Multinational tech and pharmaceutical companies face a common dilemma: Once you’re huge, it’s tough consistently to churn out new innovations that can add meaningfully to revenues. Larry Ellison, the CEO of Oracle, has evolved from enfant terrible into a sort of J.P. Morgan of the software industry (right down to the giant yacht)—a consolidator rather than an innovator. In the last four years, Oracle has purchased at least four dozen companies, including PeopleSoft and Siebel Systems, Silicon Valley high-fliers that had been laid low. Now Ellison is presenting an encore with Sun Microsystems.

Drug companies face an even bigger challenge, as blockbuster prescription drugs continually lose patent protection and as pinched consumers start to skimp on pills, creams, and treatments. Megadeals in the drug sector—the recently announced nuptials between Pfizer and Wyeth, and between Merck and Schering Plough—have accounted for a big chunk of this year’s deal volume. “The value driver for pharmaceuticals is new drug development, and there really hasn’t been much lately,” says Les Funtleyder, an analyst with Miller, Tabak and author of the book Health-Care Investing.
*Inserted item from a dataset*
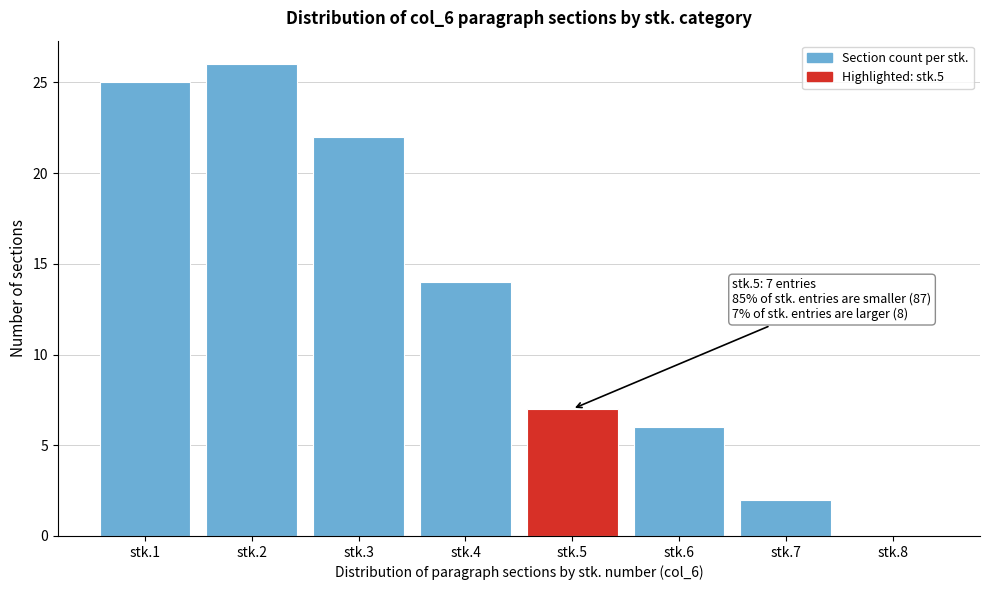

Reading left to right, what are all the values shown in this chart?

stk.1=25	stk.2=26	stk.3=22	stk.4=14	stk.5=7	stk.6=6	stk.7=2	stk.8=0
And so, as with so much else in today’s economy, the news that comes out on Mondays—dealmakers love to hash out merger agreements in marathon weekend negotiation sessions—isn’t unambiguously good. The volume of deals is on the rise, but so far, they’re mostly defensive moves that don’t require much in the way of financing from the still-dysfunctional credit markets.

And yet optimists can take heart. With all the hoarding going on, many companies are in a position to purchase growth. Cisco Systems, for example, has $30 billion of cash on its books. The components of the S&P 500 had more than $600 billion in cash at the end of 2008. When they prove willing to spend it in larger chunks rather than continue to sock it away for a rainy day, that might be a sign that the forecast is brightening.